BEGIN Text passage

As Opioid Death Toll Keeps Growing, New Local Group Offers Support for Those Left Behind
The website of the Office of the District Attorney General has a real-time tracker for suspected overdose deaths in Knox County.
“Right now, we are losing 20-30 Knox Countians ... monthly, leaving 20-30 families behind that don’t know where to turn or what to do,” said Katie Allison, who lost her son Henry Granju in 2010.
“A lot of people may not want to talk to someone they know or their clergy,” said Allison. “But people need a safe, private place to talk about their loved ones.”
Allison and her sister, Betsy Tant, will be co-facilitators at the first meeting of the Knoxville chapter of GRASP, or Grief After Substance Passing. It will be at 7 p.m. Thursday, April 5, at St. James Episcopal Church, 1101 North Broadway. The group will meet on the first Thursday of every month, and all meetings are free and anonymous.
“We could probably run 10 grief groups, and it wouldn’t be enough,” said Allison. “There's obviously a huge need for as much support for the loved ones left behind as possible. “
In the eight years since Henry died, Allison said she struggled to find a group that specifically addresses the topic of losing someone because of substance abuse.

END Text passage

◆ Your objective ◆
In the article about the new Knoxville grief support group, how often will the group meet?

BEGIN Available data

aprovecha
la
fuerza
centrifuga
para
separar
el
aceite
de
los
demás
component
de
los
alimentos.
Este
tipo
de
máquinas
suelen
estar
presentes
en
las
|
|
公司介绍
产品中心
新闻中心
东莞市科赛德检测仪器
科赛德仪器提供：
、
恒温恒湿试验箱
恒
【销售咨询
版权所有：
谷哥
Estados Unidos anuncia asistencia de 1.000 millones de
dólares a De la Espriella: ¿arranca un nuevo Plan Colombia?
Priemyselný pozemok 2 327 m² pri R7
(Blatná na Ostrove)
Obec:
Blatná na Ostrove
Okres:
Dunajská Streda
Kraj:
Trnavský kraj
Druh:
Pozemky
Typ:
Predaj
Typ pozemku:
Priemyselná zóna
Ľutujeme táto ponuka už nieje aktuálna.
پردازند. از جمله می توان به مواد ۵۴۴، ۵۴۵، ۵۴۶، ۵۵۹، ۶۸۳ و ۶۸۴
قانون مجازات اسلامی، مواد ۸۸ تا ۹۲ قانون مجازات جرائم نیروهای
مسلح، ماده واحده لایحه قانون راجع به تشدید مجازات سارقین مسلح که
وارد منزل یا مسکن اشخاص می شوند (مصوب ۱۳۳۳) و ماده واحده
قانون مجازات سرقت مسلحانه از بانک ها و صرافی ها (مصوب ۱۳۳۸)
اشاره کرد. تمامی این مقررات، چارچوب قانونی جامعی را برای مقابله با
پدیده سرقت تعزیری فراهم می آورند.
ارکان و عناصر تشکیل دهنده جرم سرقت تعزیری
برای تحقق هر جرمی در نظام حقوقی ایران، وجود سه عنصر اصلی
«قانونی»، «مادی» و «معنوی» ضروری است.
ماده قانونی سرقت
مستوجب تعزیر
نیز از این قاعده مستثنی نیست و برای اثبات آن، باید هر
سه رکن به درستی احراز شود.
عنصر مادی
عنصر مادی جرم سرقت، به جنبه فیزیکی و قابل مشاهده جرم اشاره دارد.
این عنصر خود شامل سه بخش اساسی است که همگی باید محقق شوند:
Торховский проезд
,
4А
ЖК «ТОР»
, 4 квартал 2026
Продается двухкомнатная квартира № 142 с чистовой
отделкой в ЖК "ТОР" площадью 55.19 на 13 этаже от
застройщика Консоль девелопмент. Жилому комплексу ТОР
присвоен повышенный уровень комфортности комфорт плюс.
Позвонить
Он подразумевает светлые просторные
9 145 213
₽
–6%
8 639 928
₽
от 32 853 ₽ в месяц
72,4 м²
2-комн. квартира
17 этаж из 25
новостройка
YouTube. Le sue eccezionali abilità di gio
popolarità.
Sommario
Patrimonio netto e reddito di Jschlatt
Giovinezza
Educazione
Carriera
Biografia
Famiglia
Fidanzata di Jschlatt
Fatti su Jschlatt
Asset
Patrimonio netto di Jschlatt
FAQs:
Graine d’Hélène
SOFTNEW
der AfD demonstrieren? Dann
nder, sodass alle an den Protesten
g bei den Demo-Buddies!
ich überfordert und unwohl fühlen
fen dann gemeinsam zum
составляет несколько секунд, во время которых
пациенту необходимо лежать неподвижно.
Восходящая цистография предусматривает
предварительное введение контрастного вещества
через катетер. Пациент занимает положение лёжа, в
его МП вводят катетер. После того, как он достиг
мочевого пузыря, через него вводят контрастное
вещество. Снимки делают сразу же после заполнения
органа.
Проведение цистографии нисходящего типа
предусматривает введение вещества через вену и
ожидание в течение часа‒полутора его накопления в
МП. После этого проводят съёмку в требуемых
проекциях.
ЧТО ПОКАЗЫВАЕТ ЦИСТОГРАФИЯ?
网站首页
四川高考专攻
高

END Available data

◆ Problem solution ◆
On the first Thursday of every month.